Others emphasized that using recalls is just wrong. In an editorial published January 13 on AuntMinnie.com, Dr. Jannette Collins, chair of radiology at the University of Cincinnati College of Medicine, wrote that although there has been intense debate among residents regarding the recent policy changes on sharing ABR exam items, eliminating the practice goes "to the heart of maintaining professionalism in radiology."
"I strongly feel that when a resident agrees in writing to abide by the policy, any breach of that policy is unethical, unprofessional, and unacceptable," Collins wrote.
Is the ABR at fault?
If the practice of using recalls is cheating, and the ABR has known about it, as Becker acknowledged in the CNN story, some posters on AuntMinnie.com's Forums are wondering why the ABR hasn't taken measures to stop it.
"The answer Becker gave meant he called every radiologist who used recalls to take that exam a cheater," one poster wrote. "We all know approximately what percentage of practicing radiologists that is. [And] Becker acknowledges in the article [ABR] knew this was going on for years. If they thought it was truly cheating, why didn't they take measures to stop it years ago? Why did they continue to use an exam that utilized 50% recalled questions if they were concerned about the use of recalls? In fact, ABR board members have encouraged their residents to use recalls, and have been quoted on recall sets as giving the correct answers to recalled questions."

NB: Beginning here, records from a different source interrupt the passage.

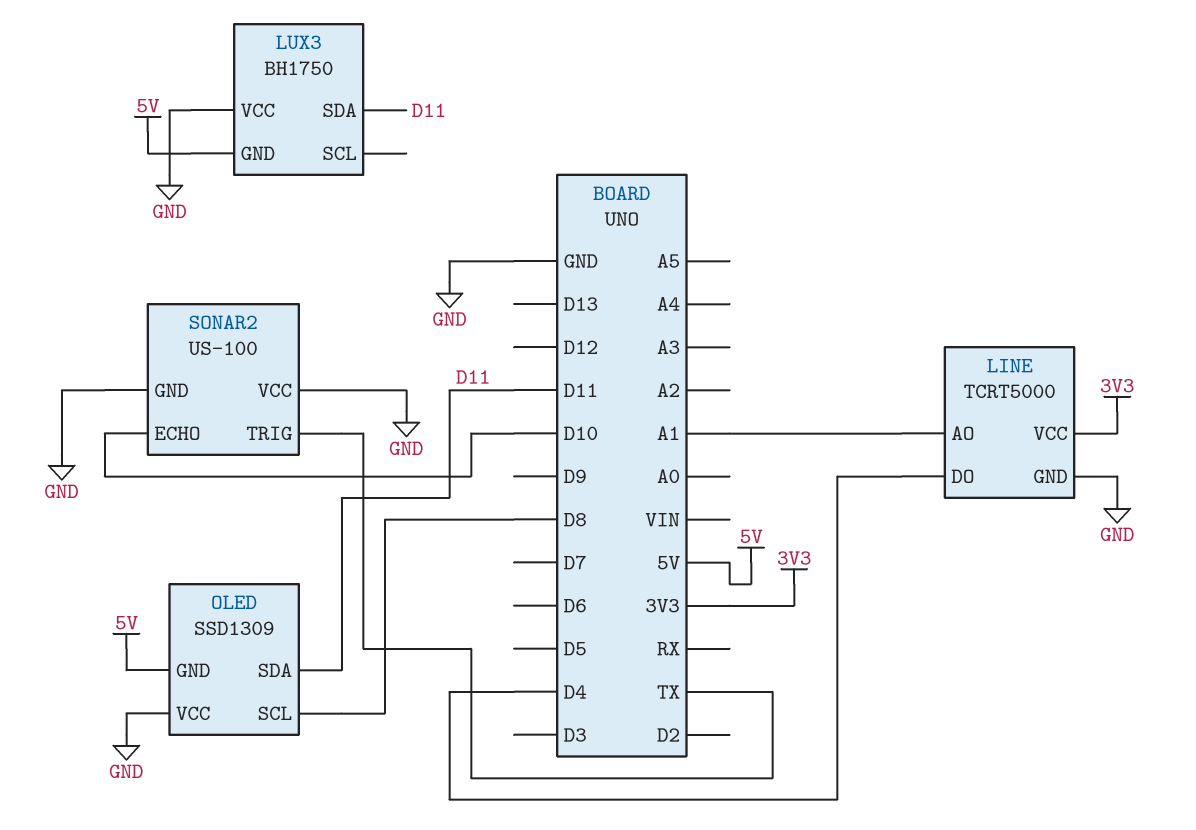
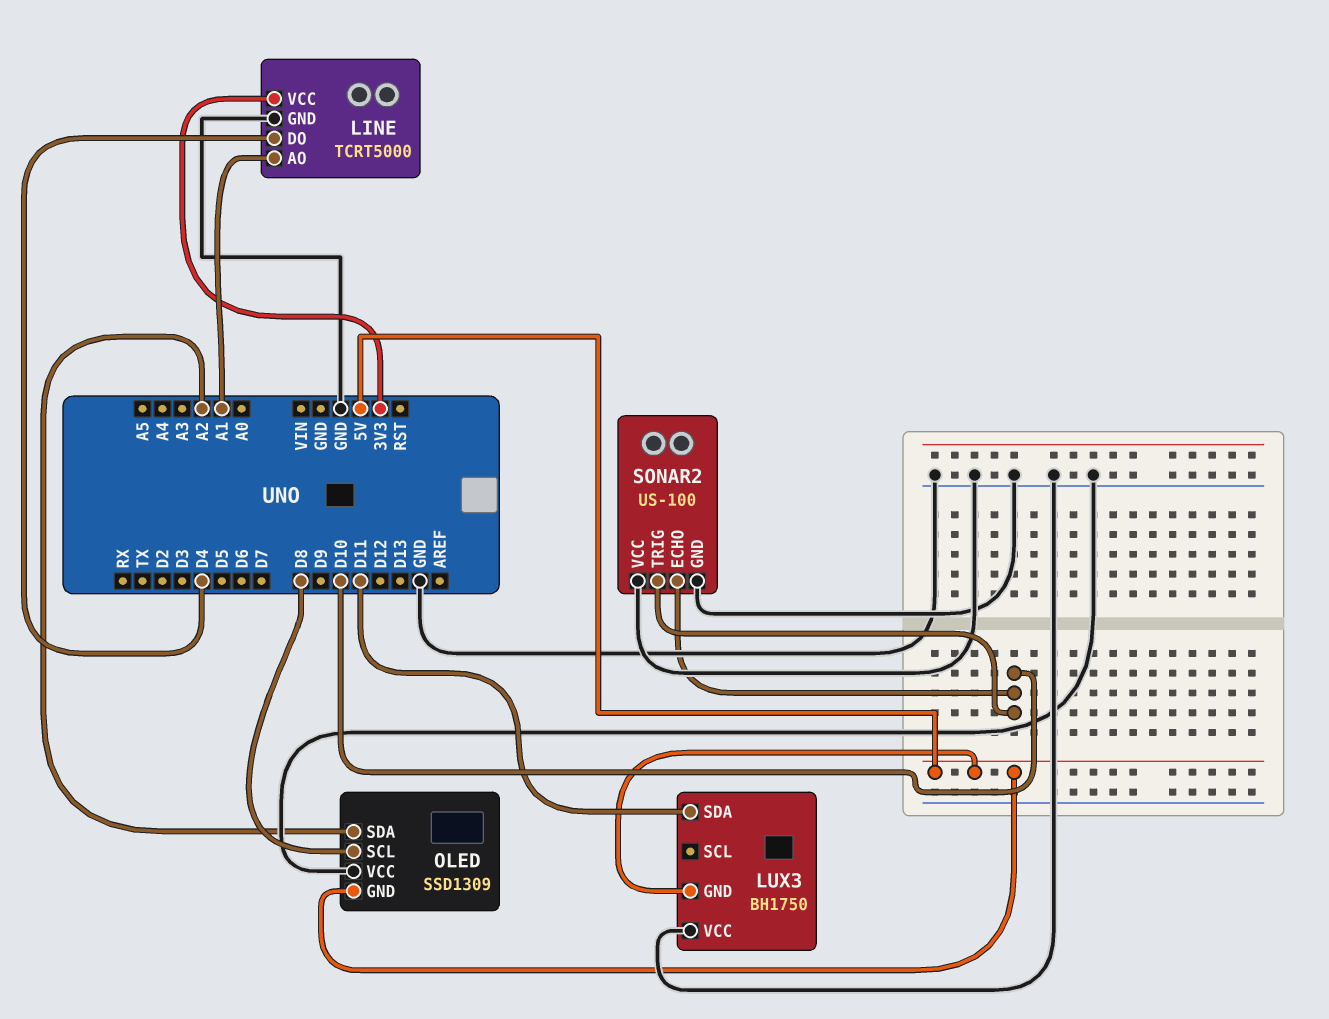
OLED pin SDA: D11 -> A2
SONAR2 pin TRIG: TX -> D10

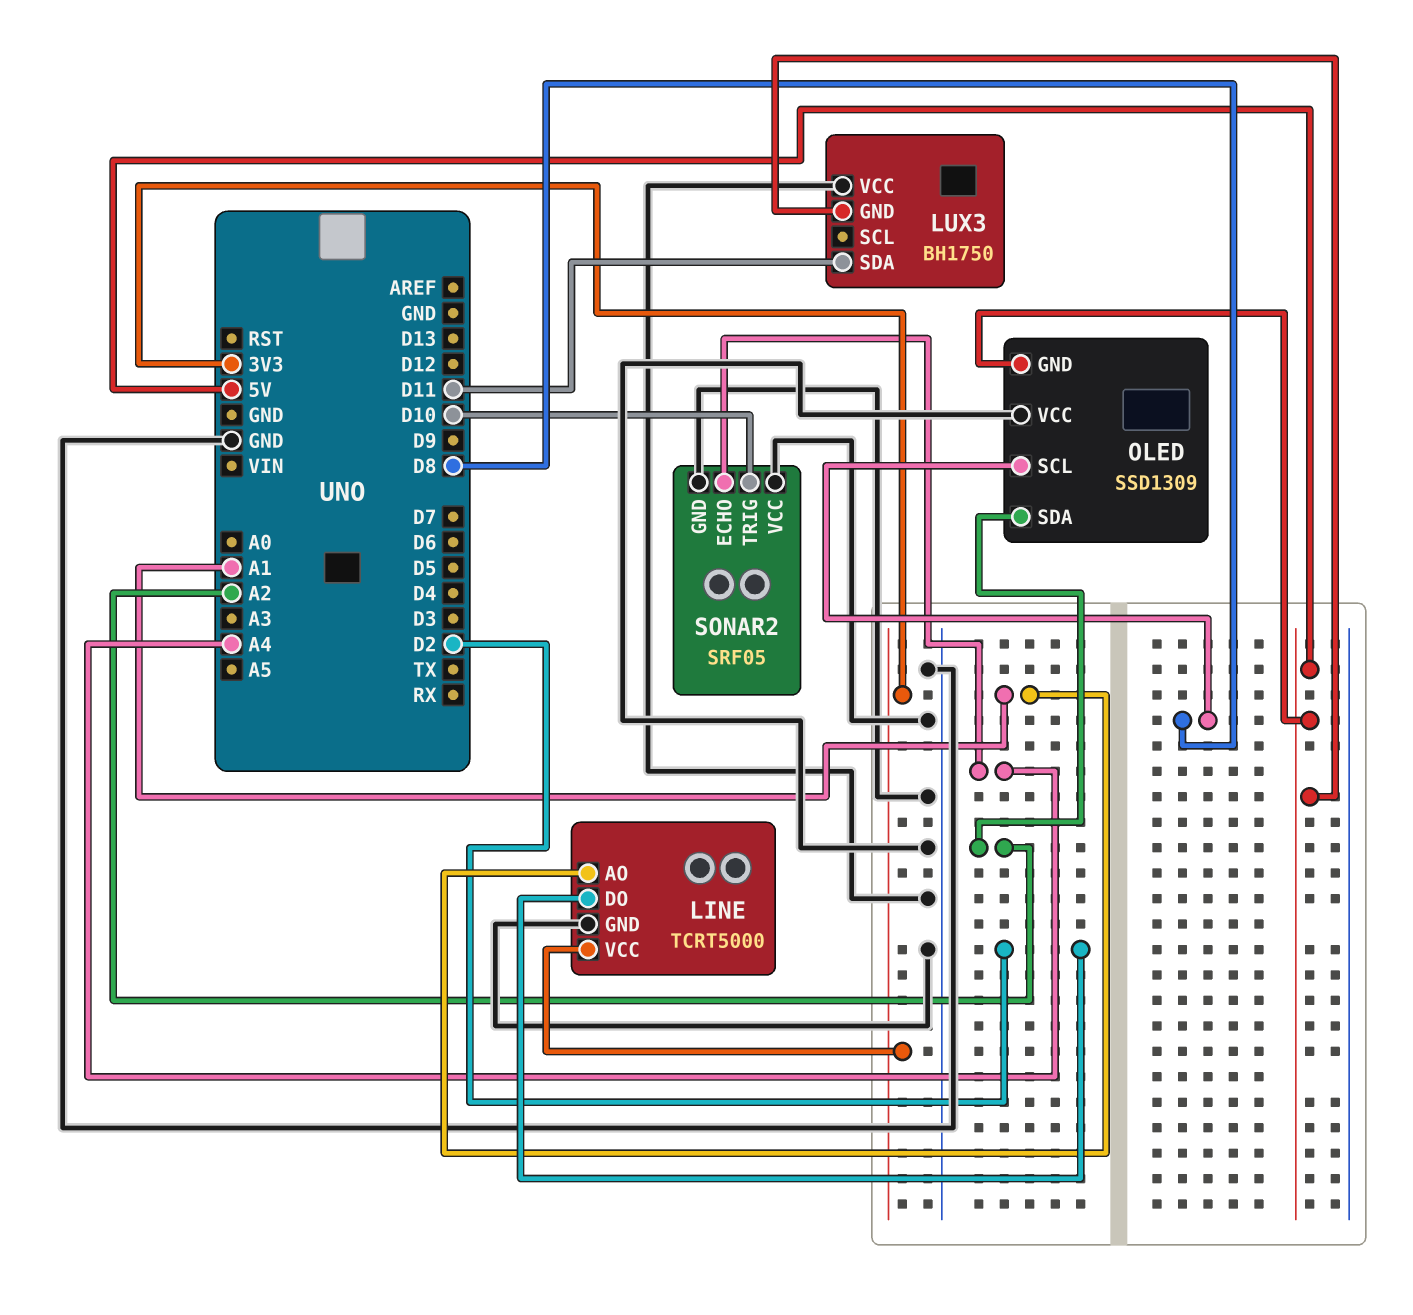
LINE pin DO: D4 -> D2
SONAR2: US-100 -> SRF05
SONAR2 pin ECHO: D10 -> A4

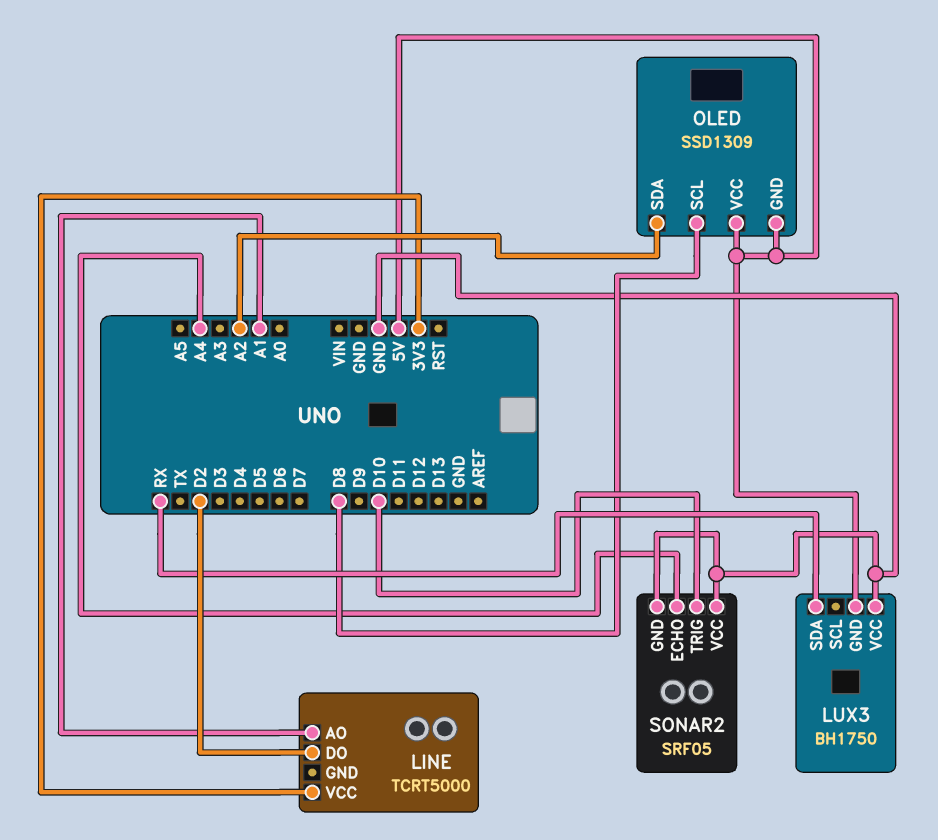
LINE pin GND: GND -> none
LUX3 pin SDA: D11 -> RX
OLED pin VCC: GND -> 5V

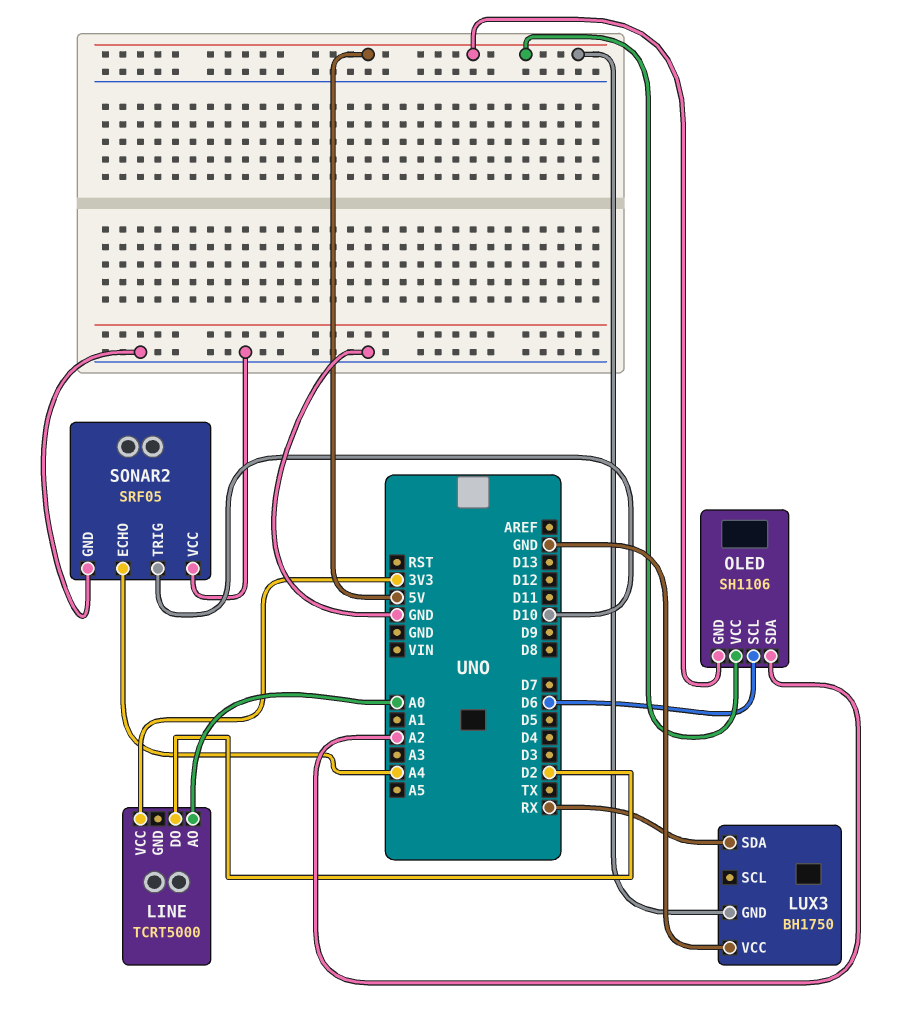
LINE pin AO: A1 -> A0
OLED: SSD1309 -> SH1106
OLED pin SCL: D8 -> D6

The best approach would have been to outline how the practice was condoned for decades because it was perceived as a valid study method, according to another Forum poster.
"The ABR never published any sort of study guide. They tacitly approved the recall practice because it became the practical exam study guide," the poster wrote. "Making a more reasoned statement like this would have allowed the thousands of practicing radiologists out there who used recalls not to be described as cheaters. However, this approach would have made the ABR look bad."